「全員で中に入ります、異論は認めません」
この人は、間違いなく、アーサー君の眷属さんだ。と確信できたのは、アーサー君の名前を知っていたこともあるけれど、目が赤いということもあったからだ。
「提供者ってまた、なんというか」
随分な言われようだなぁと思う。
「ああ、ごめんね。ちょっとそれっぽく言ってみたかっただけだよ」
「そうですか」
ノリノリなんだな。なるほど。
「あの、電車で髪の長い女の子と、二つくくりの女の子に声を掛けましたか?」
「ああ、あの髪の長いお嬢さんは君の知り合いだったのか、結構好みだったから今度本当にお茶をしたい」
菜々ちゃんが聞いたら信じられないものを見る目で見られるのだろう。ということは口には出さないでおいた。

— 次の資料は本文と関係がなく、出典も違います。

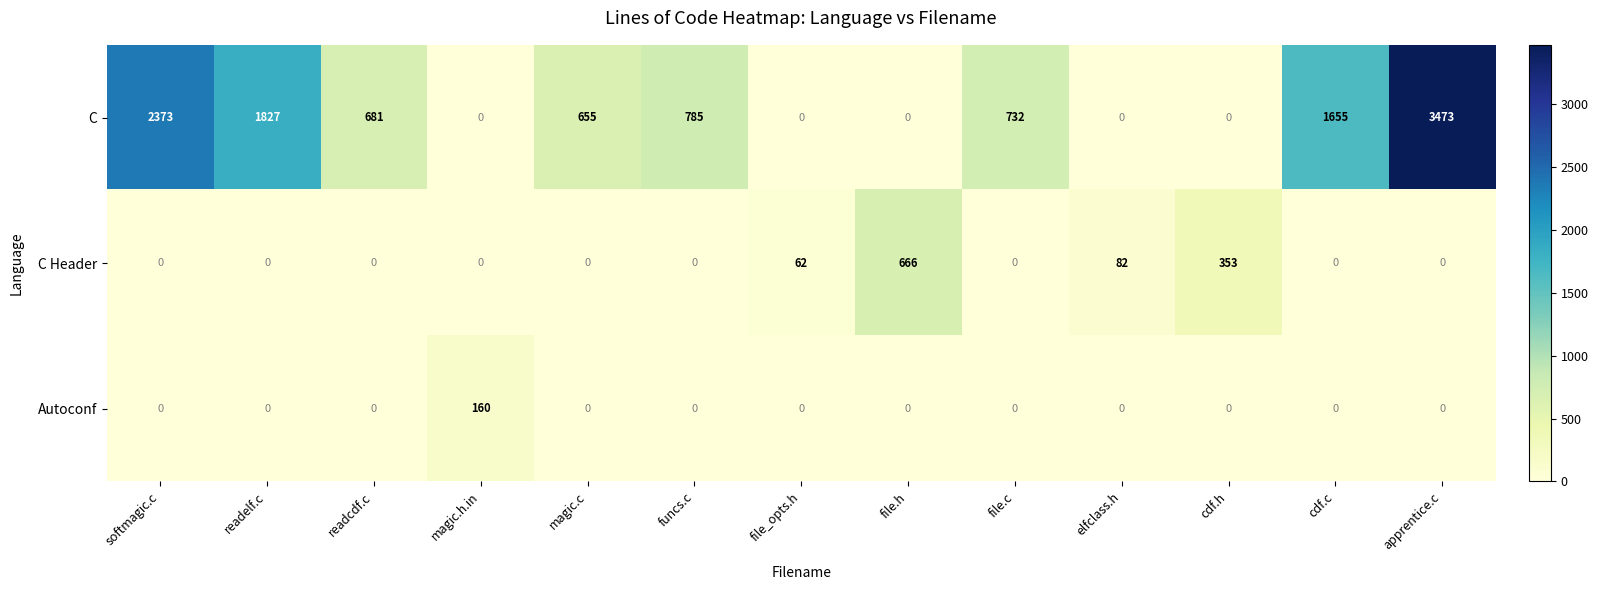

What is the difference between the maximum and minimum values in the C series?

3473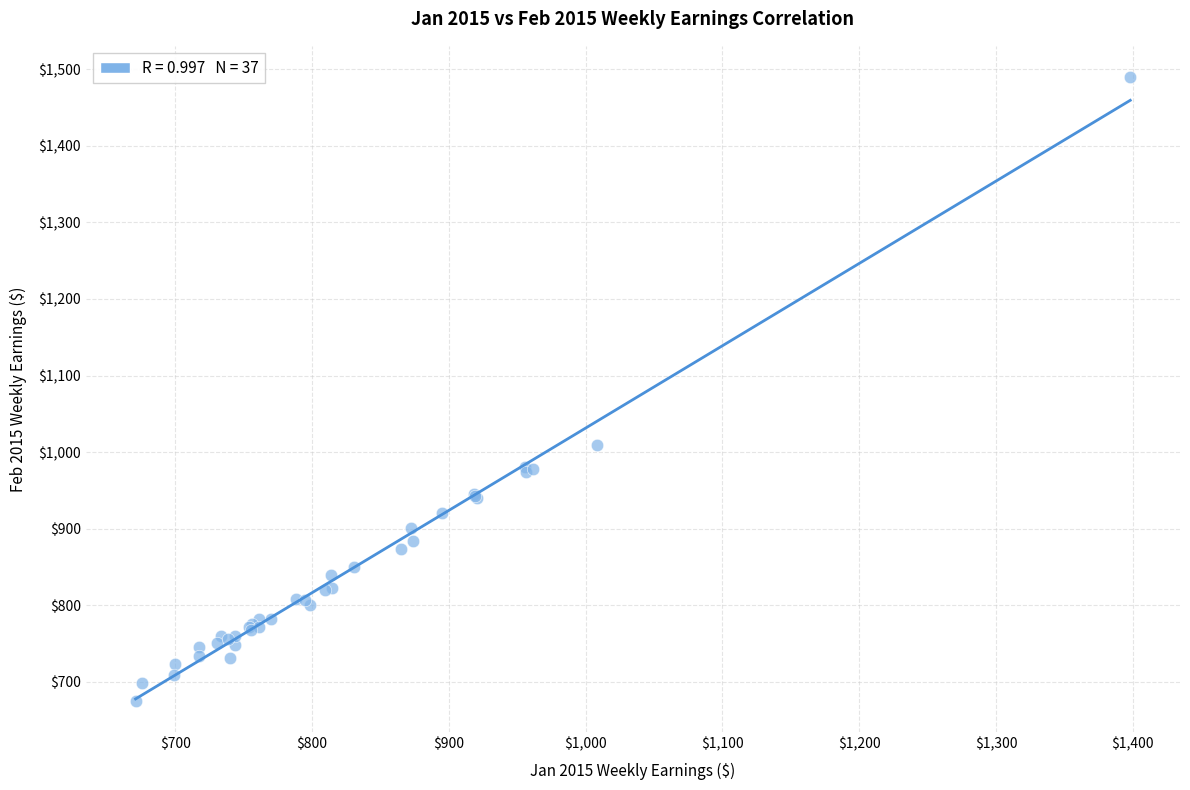

What Y value in the scatter plot is closest to 1082?

1009.8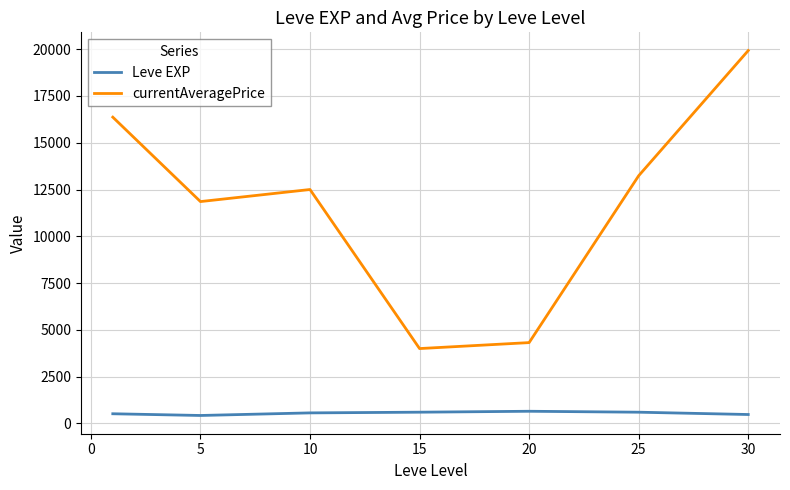

Is this an area chart (filled region under the line)?

No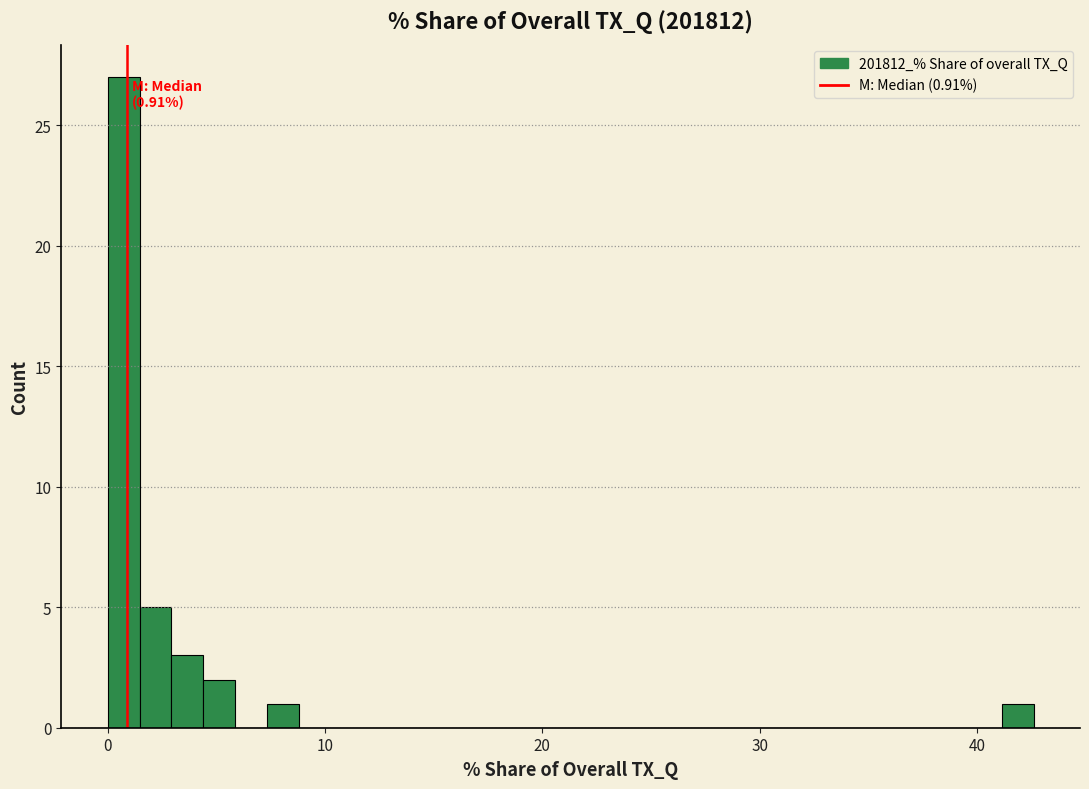

Read against the x-axis, roughly where is the centre of the tallest bar?

1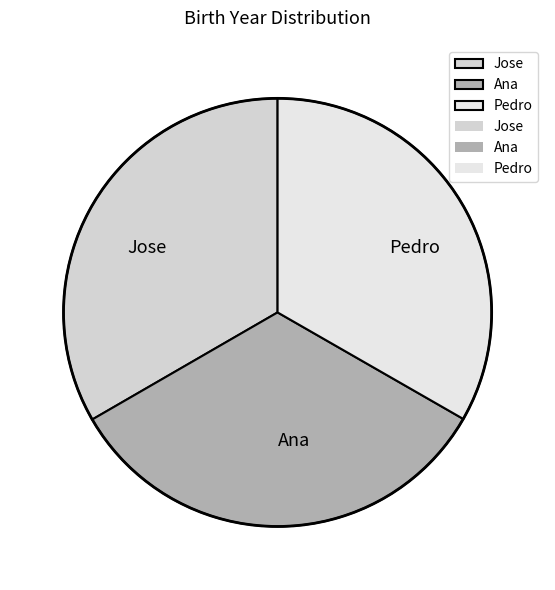

Does any single category account for the majority?

No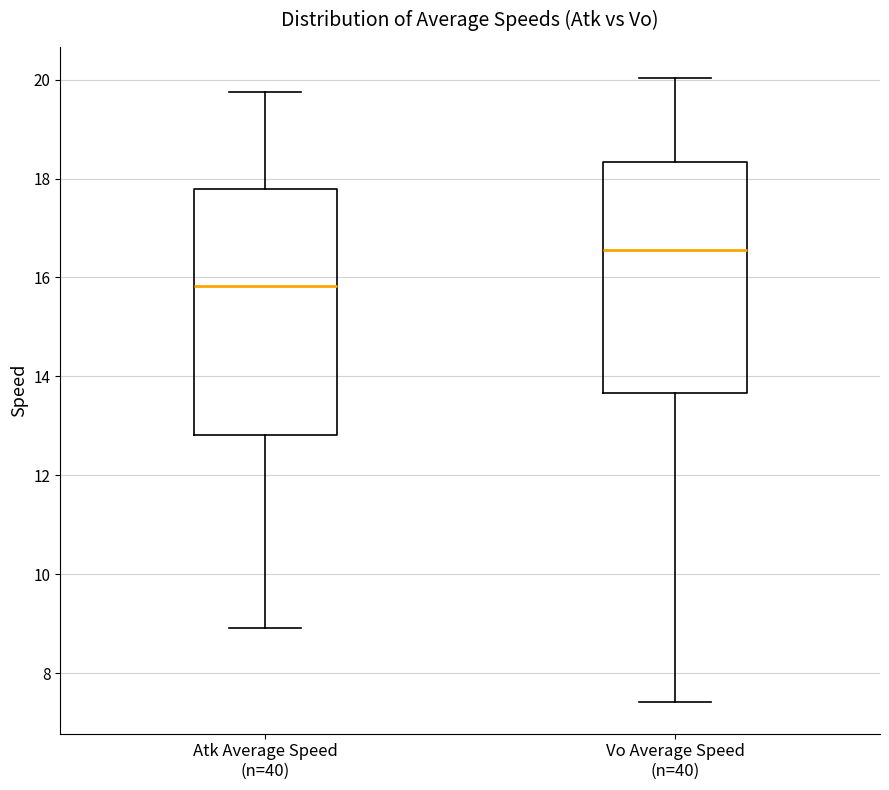

Reading left to right, transcribe this box plot: for each box, give where its median line is, the range the box spans, and where its two whiskers end, as read against the y-axis. The values are not printed on the chart, so give them approximately, as read against the axis.

Atk Average Speed (n=40): median 15.8, box 12.8 to 17.8, whiskers 9.0 to 19.8
Vo Average Speed (n=40): median 16.6, box 13.6 to 18.4, whiskers 7.4 to 20.0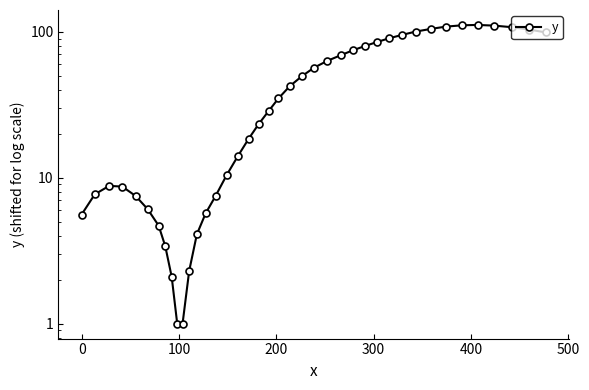

How many lines are shown in the chart?

1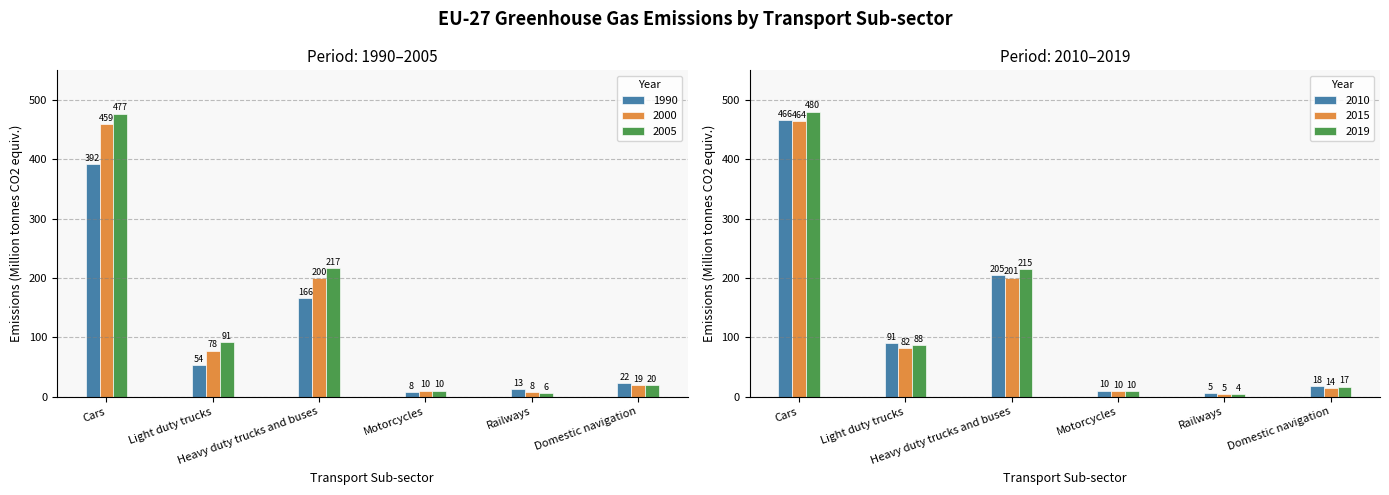

Which series has the largest total across all categories?

2005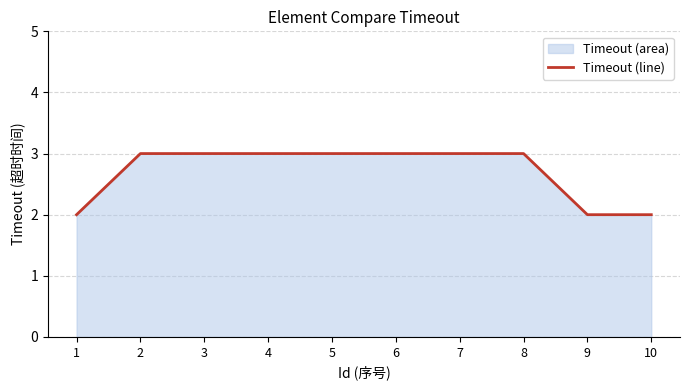

How many lines are shown in the chart?

1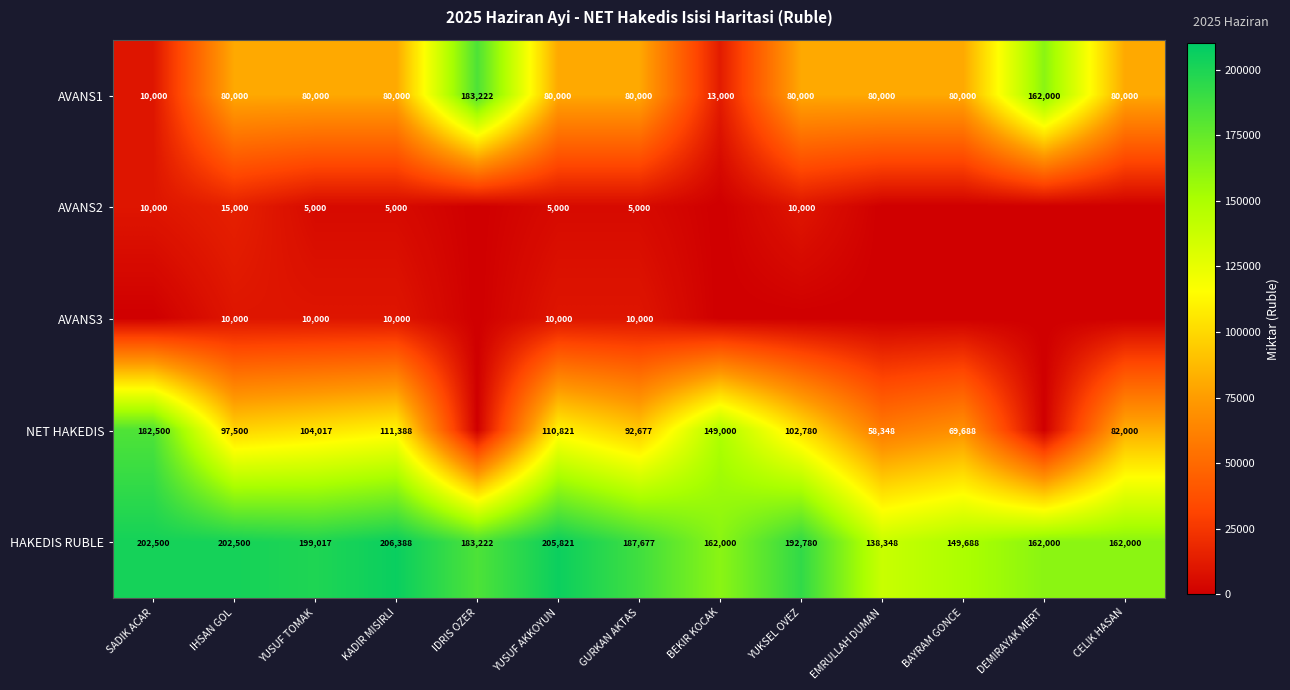

At IHSAN GOL, list the series in order from smallest to largest.

AVANS3, AVANS2, AVANS1, NET HAKEDIS, HAKEDIS RUBLE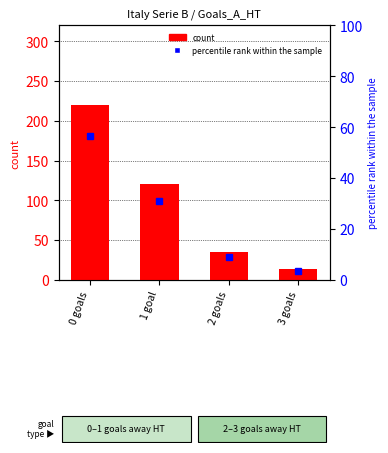

What is the difference between the highest and lowest values at 3 goals?

10.4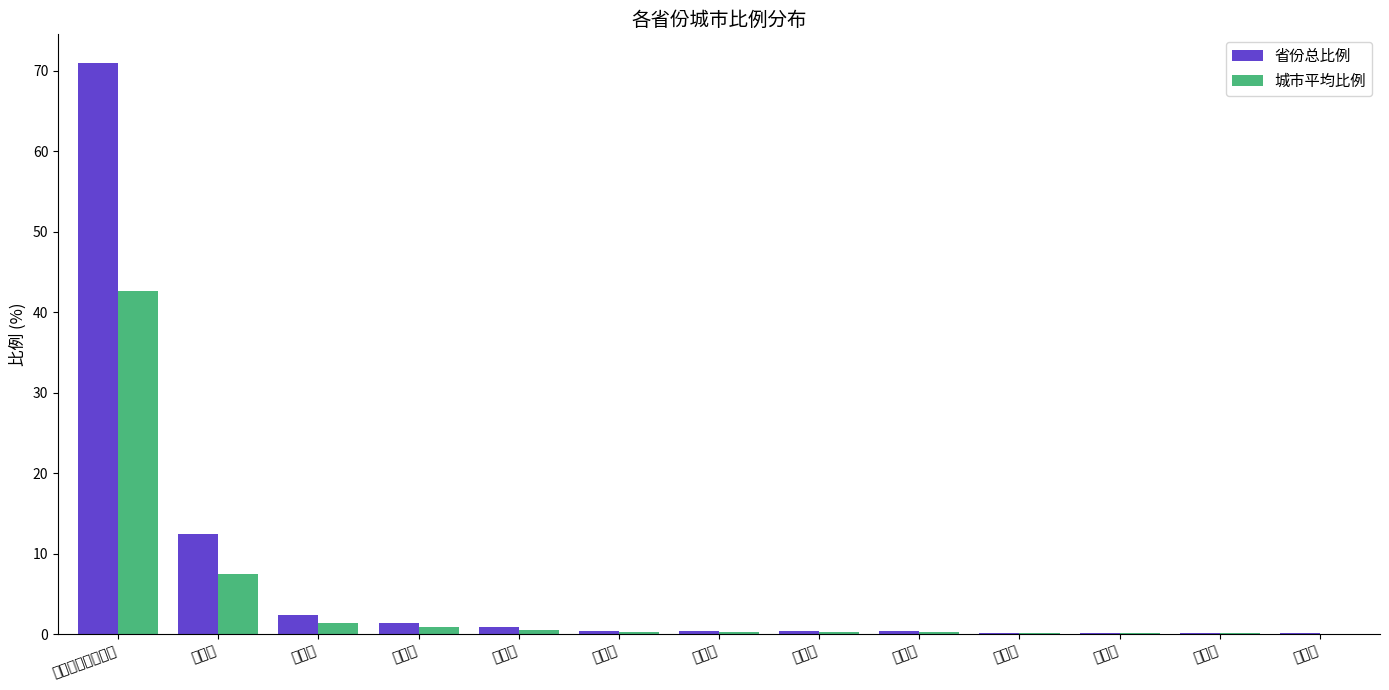

Which series changed the most between 河南省 and 北京市?

省份总比例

「アーサー君に会いに来たんですよね、ちょっと待っててくださいね、今開けますから」
「ありが――「開けなくていい」
マンションの自動ドアが開いたのは、アーサー君が中から出てきたからだ。開けなくてもいいと言いながら開けちゃってるんだけど、というか、アーサー君めっちゃ怒ってるのは何でなの。
「アーサー君」
「みな美、お前は少し危機感を持て。リジーに襲われたことを忘れたか」
忘れたわけではないのだけど、水に流してる感はある、なんて言ったらまた怒られるだろうということは予測できたので、素直に謝ることにする。
「で、お前は何しに来たんだ、ジャン」
眷属さんの名前はジャンさんというらしい。
「貴方に会いに来た、というか、無事にリジーを僕のところに保護しましたと報告に」
「手紙でいいだろう」
「そんな無茶な」
確かに、アーサー君は根無し草だから住所もないし、もちろん手紙が届くはずもない。そういえば昔の映画とかで、主人公が立ち寄ったお店に手紙が届いたりしていたけど、あれどういう仕組みになってるんだろう。
「というか、アーサー君寒いから、中入りたい」
そして暖かいもの食べたいです。
「そうだな、ジャンと少し話すから、みな美は部屋に戻ってろ」
「なんで、ジャンさんも一緒に入ったらいいじゃない、立ち話もなんだし」
「却下だ。早く部屋に戻ってろ」
「あ、アーサー君が昔の話私に聞かせたくなかったりするの?」
「それもあるがそうじゃない」
どっち。
「ジャンが何もしないとは限らないからな」
「信用がないなぁ、まぁいいですけど」
話をするといっても、この辺にゆっくり話をできるような店はもう閉まっているのだけど、どうするのだろう。
「夜中だからな、別に立ち話をしていたところで通行人の目にも止まらない」
「えー、僕はもう疲れましたよ。ずいぶん待たされたんですよ?」
「知らん」
塩対応だ。
眷属には凄い塩対応だ、アーサー君。
「でもアーサー君本当に、私大丈夫だし、ジャンさんにも悪いし。私もエリザベスさんの話聞きたいし、ね」
「……こいつをできるだけ、お前に近づけたくないんだが」
それこそ何を心配してるんだろうアーサー君は。
「大丈夫ですよ、アーサーさん、僕もう少し好みの女の子を見つけましたので、その子には手を出しません」
「お前は好みじゃなくても手を出せる人種だろ」
「僕人間じゃないんですけどね、もう」
うん、もうなんかいいや。面倒くさい。
「全員で中に入ります、異論は認めません」
二人の背中を押して、自動ドアの中に入った。